El enigma sigue sin resolverse del todo, aunque el autor nos ofrece algunas pistas para entenderlo mejor. "La gran diferencia es que crecemos observando arte moderno desde niños. En la escuela nos llevan a los museos y estudiamos las obras de los grandes pintores modernos en clase. A través de esta educación, la sociedad ha dejado de lado el shock inicial que provocaron algunos pintores y ha decidido abrazar su creatividad", dice Ross. "En cambio, con la música contemporánea no sucede lo mismo. No recibimos ningún tipo de educación al respecto. Si, cuando somos adultos, decidimos ir a escuchar un concierto, es muy probable que no sepamos cómo encontrarle sentido alguno. La ironía es que se encuentre por todas partes, como un lenguaje universal, pero siga irritando tanto a la gente cuando se encuentra en estado puro".

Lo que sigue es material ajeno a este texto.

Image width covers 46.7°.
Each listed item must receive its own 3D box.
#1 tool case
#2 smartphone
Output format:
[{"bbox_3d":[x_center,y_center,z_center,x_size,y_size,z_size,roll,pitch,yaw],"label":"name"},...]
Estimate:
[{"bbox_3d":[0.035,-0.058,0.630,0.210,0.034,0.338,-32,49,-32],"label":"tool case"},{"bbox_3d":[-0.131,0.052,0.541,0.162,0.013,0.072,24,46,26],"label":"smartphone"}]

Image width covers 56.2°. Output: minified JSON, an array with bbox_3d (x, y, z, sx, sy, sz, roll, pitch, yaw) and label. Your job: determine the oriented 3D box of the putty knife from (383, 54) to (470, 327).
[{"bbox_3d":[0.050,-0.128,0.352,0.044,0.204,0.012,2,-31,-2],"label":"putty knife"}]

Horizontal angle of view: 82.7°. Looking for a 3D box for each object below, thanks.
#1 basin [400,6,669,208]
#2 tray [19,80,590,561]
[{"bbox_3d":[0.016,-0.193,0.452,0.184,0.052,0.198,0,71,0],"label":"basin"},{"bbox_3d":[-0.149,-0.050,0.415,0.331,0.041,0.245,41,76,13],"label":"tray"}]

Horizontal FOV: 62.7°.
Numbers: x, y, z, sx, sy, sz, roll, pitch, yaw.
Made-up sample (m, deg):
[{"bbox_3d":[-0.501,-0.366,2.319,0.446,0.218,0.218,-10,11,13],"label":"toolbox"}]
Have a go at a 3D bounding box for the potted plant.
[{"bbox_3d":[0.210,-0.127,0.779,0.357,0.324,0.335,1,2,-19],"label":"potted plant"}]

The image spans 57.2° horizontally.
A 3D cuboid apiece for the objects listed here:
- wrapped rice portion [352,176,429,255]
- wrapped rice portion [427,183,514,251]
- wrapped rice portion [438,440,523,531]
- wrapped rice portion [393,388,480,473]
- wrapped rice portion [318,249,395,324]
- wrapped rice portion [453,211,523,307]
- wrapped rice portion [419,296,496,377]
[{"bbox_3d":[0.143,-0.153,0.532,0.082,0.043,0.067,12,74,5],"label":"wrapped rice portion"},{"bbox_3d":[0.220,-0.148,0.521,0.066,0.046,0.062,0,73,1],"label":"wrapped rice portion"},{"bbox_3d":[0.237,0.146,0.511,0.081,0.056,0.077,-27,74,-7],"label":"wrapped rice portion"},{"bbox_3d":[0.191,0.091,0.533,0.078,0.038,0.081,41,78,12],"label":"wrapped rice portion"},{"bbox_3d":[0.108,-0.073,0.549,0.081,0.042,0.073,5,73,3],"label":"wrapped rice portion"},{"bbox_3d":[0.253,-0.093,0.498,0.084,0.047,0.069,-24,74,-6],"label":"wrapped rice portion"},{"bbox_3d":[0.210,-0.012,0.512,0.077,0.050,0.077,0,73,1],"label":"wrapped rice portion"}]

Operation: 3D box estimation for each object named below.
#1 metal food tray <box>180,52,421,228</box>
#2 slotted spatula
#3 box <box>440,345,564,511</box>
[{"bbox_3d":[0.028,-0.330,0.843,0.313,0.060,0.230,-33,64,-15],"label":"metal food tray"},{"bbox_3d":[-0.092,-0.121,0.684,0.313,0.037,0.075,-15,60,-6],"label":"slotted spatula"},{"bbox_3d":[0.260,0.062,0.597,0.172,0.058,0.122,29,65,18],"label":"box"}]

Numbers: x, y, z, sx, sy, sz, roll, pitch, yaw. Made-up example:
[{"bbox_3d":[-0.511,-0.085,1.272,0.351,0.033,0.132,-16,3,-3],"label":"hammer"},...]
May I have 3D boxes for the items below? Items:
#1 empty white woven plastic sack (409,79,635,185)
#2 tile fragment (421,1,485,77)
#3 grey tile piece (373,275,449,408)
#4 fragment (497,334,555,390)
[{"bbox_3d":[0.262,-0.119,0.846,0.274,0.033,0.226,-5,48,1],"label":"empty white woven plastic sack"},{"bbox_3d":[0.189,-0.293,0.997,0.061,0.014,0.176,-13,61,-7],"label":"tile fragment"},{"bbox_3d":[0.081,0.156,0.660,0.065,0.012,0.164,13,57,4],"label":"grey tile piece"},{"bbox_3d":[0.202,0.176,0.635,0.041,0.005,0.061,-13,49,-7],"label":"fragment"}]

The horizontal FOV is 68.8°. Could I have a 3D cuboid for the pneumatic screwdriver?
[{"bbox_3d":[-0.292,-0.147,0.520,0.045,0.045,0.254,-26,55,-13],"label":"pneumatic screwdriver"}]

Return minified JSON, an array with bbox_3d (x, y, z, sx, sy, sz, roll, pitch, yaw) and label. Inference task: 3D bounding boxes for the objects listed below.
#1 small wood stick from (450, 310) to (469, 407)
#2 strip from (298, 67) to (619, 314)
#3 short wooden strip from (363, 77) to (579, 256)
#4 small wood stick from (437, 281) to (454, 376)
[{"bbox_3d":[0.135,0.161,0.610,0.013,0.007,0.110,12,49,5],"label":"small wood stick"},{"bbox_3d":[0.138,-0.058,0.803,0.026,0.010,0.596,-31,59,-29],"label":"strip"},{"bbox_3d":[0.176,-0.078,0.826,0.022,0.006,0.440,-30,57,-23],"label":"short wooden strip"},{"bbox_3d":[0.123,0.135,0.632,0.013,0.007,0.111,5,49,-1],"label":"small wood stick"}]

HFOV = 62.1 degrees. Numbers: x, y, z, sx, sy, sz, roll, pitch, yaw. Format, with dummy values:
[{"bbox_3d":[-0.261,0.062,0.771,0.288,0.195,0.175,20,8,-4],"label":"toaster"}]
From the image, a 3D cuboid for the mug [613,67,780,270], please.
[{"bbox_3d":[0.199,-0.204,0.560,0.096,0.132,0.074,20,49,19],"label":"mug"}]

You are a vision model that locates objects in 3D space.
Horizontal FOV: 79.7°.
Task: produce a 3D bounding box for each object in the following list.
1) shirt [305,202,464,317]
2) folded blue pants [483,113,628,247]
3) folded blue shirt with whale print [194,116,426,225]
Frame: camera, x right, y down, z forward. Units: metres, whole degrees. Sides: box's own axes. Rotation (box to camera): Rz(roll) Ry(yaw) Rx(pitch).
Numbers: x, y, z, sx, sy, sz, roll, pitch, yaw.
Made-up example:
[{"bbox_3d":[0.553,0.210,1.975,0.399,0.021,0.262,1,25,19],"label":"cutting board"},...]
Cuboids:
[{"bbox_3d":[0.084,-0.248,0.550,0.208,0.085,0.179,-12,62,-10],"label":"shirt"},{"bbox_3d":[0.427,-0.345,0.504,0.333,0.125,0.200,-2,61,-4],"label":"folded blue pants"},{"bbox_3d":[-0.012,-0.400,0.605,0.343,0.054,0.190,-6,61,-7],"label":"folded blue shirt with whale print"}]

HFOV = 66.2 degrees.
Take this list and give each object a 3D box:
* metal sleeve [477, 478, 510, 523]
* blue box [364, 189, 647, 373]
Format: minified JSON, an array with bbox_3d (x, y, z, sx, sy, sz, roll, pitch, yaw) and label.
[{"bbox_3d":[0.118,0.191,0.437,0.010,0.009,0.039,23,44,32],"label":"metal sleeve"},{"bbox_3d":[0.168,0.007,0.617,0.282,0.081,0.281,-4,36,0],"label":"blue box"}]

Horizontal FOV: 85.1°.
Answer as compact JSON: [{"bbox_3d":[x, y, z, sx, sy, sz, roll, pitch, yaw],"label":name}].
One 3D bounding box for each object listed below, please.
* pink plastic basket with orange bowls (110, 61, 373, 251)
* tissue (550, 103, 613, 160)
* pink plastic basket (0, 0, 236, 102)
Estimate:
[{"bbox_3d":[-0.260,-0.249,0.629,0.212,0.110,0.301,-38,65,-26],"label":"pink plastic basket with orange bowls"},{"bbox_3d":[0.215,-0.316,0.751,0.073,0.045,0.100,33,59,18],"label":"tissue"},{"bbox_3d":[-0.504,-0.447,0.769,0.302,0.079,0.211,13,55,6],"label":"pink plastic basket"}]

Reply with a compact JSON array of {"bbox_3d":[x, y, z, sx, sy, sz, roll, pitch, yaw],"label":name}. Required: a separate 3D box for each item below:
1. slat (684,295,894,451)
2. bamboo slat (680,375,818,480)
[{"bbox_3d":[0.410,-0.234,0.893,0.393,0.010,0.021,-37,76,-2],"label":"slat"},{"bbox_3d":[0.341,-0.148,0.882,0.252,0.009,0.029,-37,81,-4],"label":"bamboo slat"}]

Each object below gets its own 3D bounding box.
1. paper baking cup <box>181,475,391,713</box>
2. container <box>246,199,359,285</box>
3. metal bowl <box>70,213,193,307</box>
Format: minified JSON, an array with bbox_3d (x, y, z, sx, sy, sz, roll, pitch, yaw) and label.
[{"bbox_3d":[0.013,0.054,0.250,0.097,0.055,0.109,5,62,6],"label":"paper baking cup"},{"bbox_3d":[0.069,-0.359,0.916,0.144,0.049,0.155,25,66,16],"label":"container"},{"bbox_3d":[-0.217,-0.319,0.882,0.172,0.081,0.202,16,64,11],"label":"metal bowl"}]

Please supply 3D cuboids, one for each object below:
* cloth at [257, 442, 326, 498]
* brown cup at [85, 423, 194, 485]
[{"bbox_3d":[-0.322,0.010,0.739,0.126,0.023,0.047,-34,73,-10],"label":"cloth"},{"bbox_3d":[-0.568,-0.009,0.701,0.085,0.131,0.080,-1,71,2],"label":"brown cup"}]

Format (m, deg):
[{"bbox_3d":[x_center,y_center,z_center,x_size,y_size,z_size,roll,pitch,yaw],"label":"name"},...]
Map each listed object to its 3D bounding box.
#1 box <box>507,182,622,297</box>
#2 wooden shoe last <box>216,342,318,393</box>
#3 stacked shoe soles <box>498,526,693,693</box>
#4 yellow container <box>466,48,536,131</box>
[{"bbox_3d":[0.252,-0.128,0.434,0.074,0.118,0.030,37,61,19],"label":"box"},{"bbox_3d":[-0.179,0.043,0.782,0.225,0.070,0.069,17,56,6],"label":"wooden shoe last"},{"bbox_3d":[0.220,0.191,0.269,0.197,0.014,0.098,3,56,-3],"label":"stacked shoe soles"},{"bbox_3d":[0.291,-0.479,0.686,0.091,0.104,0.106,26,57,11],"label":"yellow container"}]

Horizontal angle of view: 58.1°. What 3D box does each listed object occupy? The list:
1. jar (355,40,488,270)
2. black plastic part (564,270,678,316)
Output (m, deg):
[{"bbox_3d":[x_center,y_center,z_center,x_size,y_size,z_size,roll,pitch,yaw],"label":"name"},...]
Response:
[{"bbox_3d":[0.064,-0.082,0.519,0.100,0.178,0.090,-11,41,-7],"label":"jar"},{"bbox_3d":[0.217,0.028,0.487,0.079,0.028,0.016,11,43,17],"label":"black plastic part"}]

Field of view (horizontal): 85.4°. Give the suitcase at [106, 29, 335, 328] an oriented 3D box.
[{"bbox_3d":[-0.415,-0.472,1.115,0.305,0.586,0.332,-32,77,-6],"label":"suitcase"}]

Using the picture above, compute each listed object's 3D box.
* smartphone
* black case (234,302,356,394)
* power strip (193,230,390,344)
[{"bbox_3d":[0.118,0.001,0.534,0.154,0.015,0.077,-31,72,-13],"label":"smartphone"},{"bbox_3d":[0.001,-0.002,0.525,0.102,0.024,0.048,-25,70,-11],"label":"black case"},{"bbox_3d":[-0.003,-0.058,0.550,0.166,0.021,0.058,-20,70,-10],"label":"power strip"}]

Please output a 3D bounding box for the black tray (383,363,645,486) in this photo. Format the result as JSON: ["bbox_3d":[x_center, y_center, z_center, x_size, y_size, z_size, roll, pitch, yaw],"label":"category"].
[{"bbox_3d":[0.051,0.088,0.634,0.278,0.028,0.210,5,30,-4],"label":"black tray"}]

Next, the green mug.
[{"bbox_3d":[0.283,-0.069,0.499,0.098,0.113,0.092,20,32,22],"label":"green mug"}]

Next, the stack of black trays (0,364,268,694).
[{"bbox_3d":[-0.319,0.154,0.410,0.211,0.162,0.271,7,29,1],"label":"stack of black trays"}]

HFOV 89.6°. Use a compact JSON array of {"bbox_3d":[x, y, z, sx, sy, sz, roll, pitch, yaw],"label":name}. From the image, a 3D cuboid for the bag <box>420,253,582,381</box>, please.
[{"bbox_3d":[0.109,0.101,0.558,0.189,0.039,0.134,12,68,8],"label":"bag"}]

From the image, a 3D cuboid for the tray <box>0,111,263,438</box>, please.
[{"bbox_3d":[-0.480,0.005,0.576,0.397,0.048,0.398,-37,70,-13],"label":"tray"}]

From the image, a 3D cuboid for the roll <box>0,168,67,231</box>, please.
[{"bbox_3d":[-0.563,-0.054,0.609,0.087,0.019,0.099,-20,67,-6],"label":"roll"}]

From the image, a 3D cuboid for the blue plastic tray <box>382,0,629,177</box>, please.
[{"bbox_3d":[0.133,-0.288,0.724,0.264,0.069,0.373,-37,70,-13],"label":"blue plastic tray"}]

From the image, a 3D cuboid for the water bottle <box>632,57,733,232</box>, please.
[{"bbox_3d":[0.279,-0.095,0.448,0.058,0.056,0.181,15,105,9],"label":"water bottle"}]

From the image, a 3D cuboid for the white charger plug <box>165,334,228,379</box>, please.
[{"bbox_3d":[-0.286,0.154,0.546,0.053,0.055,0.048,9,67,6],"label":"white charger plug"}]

El autor divide la culpa entre la falta de curiosidad de los oyentes y el elitismo de ciertos compositores. Los primeros suelen decir que no hay belleza en la música contemporánea. "Como si, según el canon tradicional, el Guernica pudiera considerarse bello", protesta Ross. Los segundos decidieron menospreciar al gran público. Schönberg, el más radical con diferencia, llegó a escribir lo siguiente: "Si es arte, no es para todos. Y, si es para todos, no es arte". Parafraseando al autor, la antítesis perfecta de este libro. Ross, quitándose el uniforme de experto, confiesa que últimamente se ha sorprendido a sí mismo tarareando alguna canción de Justin Timberlake.